Work order =>
Identify all lines in the data containing the string "startOffset". Copy them out.

Start of Provided records

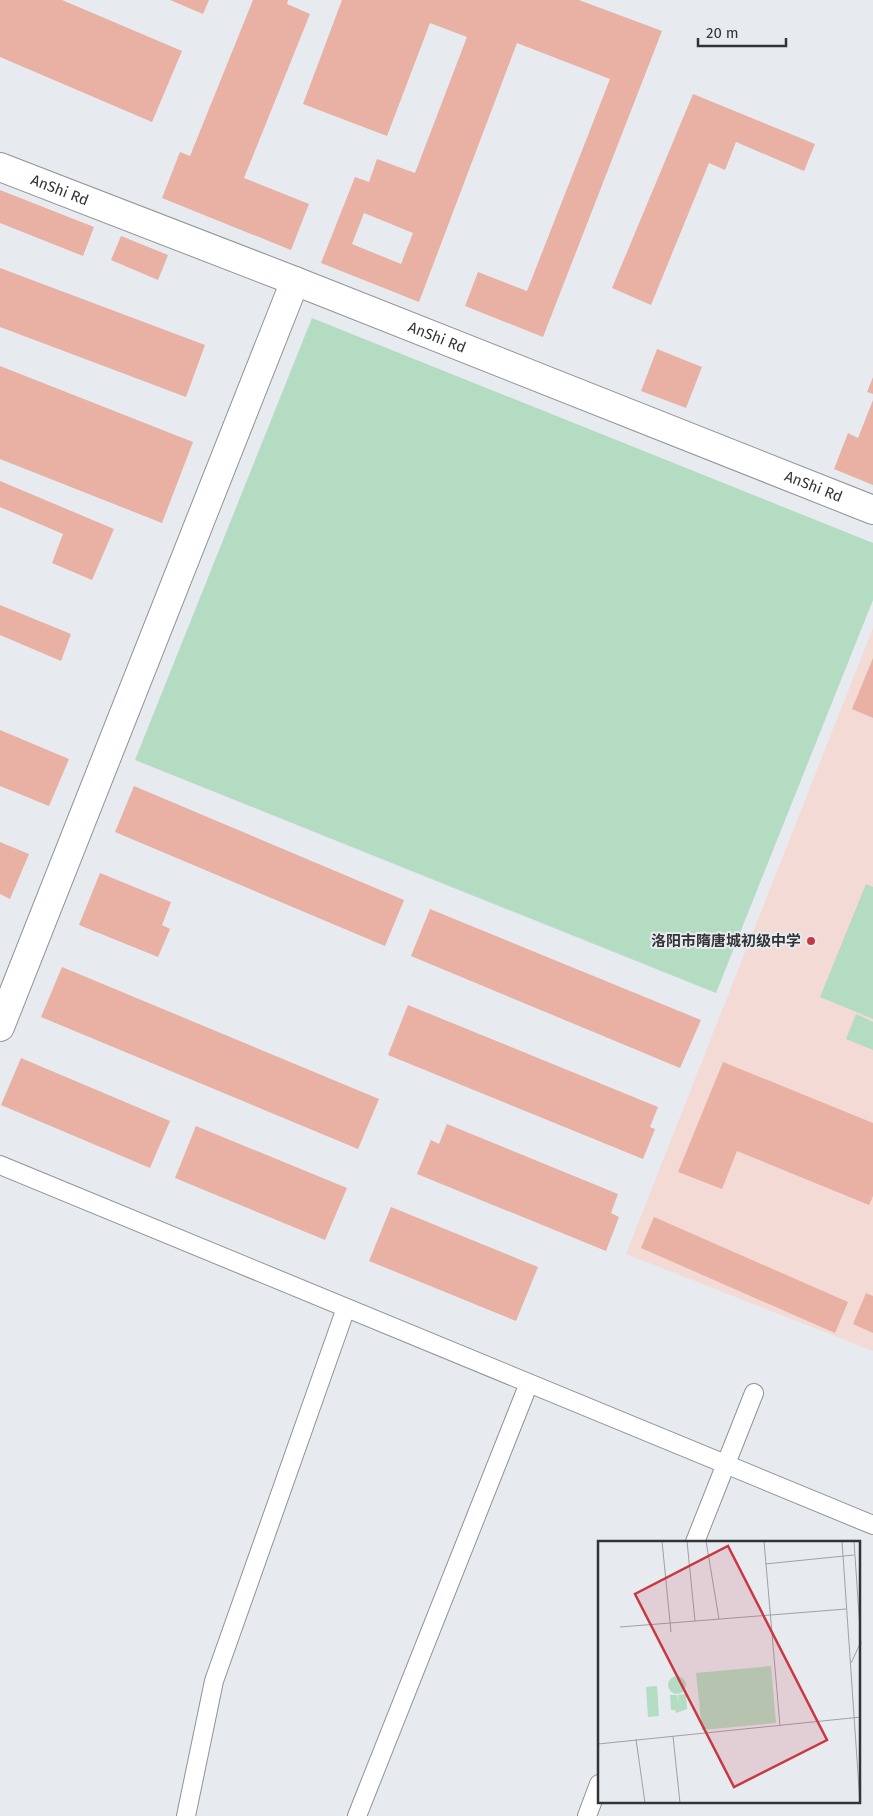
<svg xmlns="http://www.w3.org/2000/svg" width="873" height="1816" viewBox="0 0 873 1816" font-family="'Fira Sans','Noto Sans SC',sans-serif">
	<rect width="100%" height="100%" fill="#e7eaef"/>
	<path fill="#f4dad4" d="M 873,628 L 873,1351 L 626,1254 Z"/>
	<path fill="#b3dcc2" d="M 312,318 L 873,543 L 873,600 L 716,993 L 135,760 Z
		M 866,884 L 873,887 L 873,1019 L 820,997 Z
		M 856,1014 L 873,1022 L 873,1050 L 846,1039 Z"/>
	<path fill="#e8b1a4" fill-rule="evenodd" d="M 0,0 L 62,0 L 182,51 L 152,122 L 0,57 Z
		M 170,0 L 209,0 L 203,14 Z
		M 253,0 L 288,0 L 287,4 L 310,14 L 244,178 L 309,204 L 291,250 L 162,198 L 180,152 L 190,156 Z
		M 342,0 L 579,0 L 662,31 L 543,337 L 465,306 L 478,272 L 527,291 L 610,79 L 517,43 L 419,302 L 321,263 L 355,177 L 369,182 L 377,159 L 415,173 L 467,37 L 430,23 L 387,136 L 303,104 ZM 364,213 L 413,233 L 401,264 L 352,244 Z
		M 693,94 L 815,144 L 804,171 L 736,142 L 725,170 L 709,163 L 651,305 L 612,288 Z
		M 0,190 L 94,227 L 83,256 L 0,223 Z
		M 121,236 L 168,255 L 158,280 L 111,260 Z
		M 0,268 L 205,345 L 186,397 L 0,327 Z
		M 657,349 L 702,367 L 686,408 L 641,391 Z
		M 0,366 L 193,442 L 162,523 L 0,459 Z
		M 873,377 L 873,394 L 867,392 Z
		M 873,400 L 873,485 L 834,469 L 848,433 L 858,438 Z
		M 0,481 L 114,529 L 92,580 L 52,563 L 63,534 L 0,507 Z
		M 0,605 L 71,634 L 61,661 L 0,635 Z
		M 873,658 L 873,718 L 852,709 Z
		M 0,730 L 69,759 L 49,806 L 0,786 Z
		M 134,786 L 404,900 L 385,946 L 115,832 Z
		M 0,842 L 29,854 L 10,899 L 0,894 Z
		M 100,873 L 171,902 L 162,925 L 170,929 L 158,957 L 79,925 Z
		M 430,909 L 701,1020 L 680,1068 L 411,956 Z
		M 62,967 L 379,1099 L 358,1149 L 41,1017 Z
		M 408,1005 L 658,1107 L 650,1127 L 655,1129 L 643,1159 L 388,1055 Z
		M 21,1058 L 170,1121 L 150,1168 L 1,1105 Z
		M 723,1062 L 873,1123 L 873,1196 L 869,1205 L 737,1151 L 722,1189 L 678,1172 Z
		M 447,1124 L 618,1194 L 611,1213 L 619,1217 L 606,1251 L 417,1174 L 431,1140 L 439,1144 Z
		M 196,1126 L 347,1188 L 325,1240 L 175,1178 Z
		M 391,1207 L 538,1267 L 516,1321 L 369,1261 Z
		M 654,1217 L 848,1302 L 835,1333 L 641,1248 Z
		M 866,1293 L 873,1296 L 873,1333 L 853,1324 Z"/>
	<g fill="none" stroke-linecap="round" stroke-linejoin="round">
		<g stroke="#8f9296" stroke-width="20">
			<path id="service" d="M 0,1165 L 873,1525
				M 695,1542 L 754,1393
				M 186,1816 L 214,1681 L 346,1308
				M 357,1816 L 529,1383
				M 587,1816 L 599,1784"/>
		</g>
		<g stroke="#8f9296" stroke-width="30">
			<g id="minor">
				<path id="s1" d="M 0,167 L 295,281 L 873,510"/>
				<path d="M 0,1027 L 295,281"/>
			</g>
		</g>
		<use href="#service" stroke="#fff" stroke-width="18"/>
		<use href="#minor" stroke="#fff" stroke-width="28"/>
	</g>
	<circle fill="#c83843" stroke="#e7eaef" stroke-width="2" cx="811" cy="941" r="5"/>
	<g text-anchor="middle" dominant-baseline="central" stroke-width="4" stroke-linejoin="round" paint-order="stroke">
		<g font-size="15" fill="#333436" stroke="#e7eaef">
			<text stroke="none"><textPath href="#s1" startOffset="64">AnShi Rd</textPath></text>
			<text stroke="none"><textPath href="#s1" startOffset="469">AnShi Rd</textPath></text>
			<text stroke="none"><textPath href="#s1" startOffset="874">AnShi Rd</textPath></text>
		</g>
		<g font-size="15" font-weight="bold" fill="#333436" stroke="#e7eaef" text-anchor="end">
			<text x="801" y="941">洛阳市隋唐城初级中学</text>
		</g>
	</g>
	<g transform="translate(598 1541)">
		<rect width="262" height="262" fill="#e7eaef"/>
		<path d="M 173,125 L 178,182 L 104,189 L 98,132 ZM70 144a9 9 0 1 1 18 0a9 9 0 1 1-18 0ZM 59,145 L 61,175 L 50,176 L 48,146 ZM 88,153 L 89,168 L 78,172 L 77,169 L 73,169 L 72,154 L 79,154 L 81,162 L 80,154 Z" fill="#b3dcc2"/>
		<path fill="none" stroke="#9fa1a5" stroke-width="1" d="M 64,0 L 73,91M 89,0 L 97,80M 108,0 L 121,78M 166,0 L 182,185M 244,0 L 262,262M 256,0 L 263,104M 167,23 L 256,14M 22,86 L 248,68M 253,122 L 262,103M 75,195 L 82,262M 38,198 L 47,262M 0,203 L 263,176"/>
		<path fill="#c83843" fill-opacity="0.15" stroke="#c83843" stroke-width="2.5" d="M 130,5 L 229,199 L 136,246 L 37,53 Z"/>
		<rect width="262" height="262" fill="none" stroke="#333436" stroke-width="2.5"/>
	</g>
	<path d="M698 38v8h88v-8" fill="none" stroke="#333436" stroke-width="2.5"/>
	<text x="706" y="38" font-size="15" fill="#333436" stroke="#e7eaef" stroke-width="4" paint-order="stroke">20 m</text>
</svg>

End of Provided records

Written solution =>
			<text stroke="none"><textPath href="#s1" startOffset="64">AnShi Rd</textPath></text>
			<text stroke="none"><textPath href="#s1" startOffset="469">AnShi Rd</textPath></text>
			<text stroke="none"><textPath href="#s1" startOffset="874">AnShi Rd</textPath></text>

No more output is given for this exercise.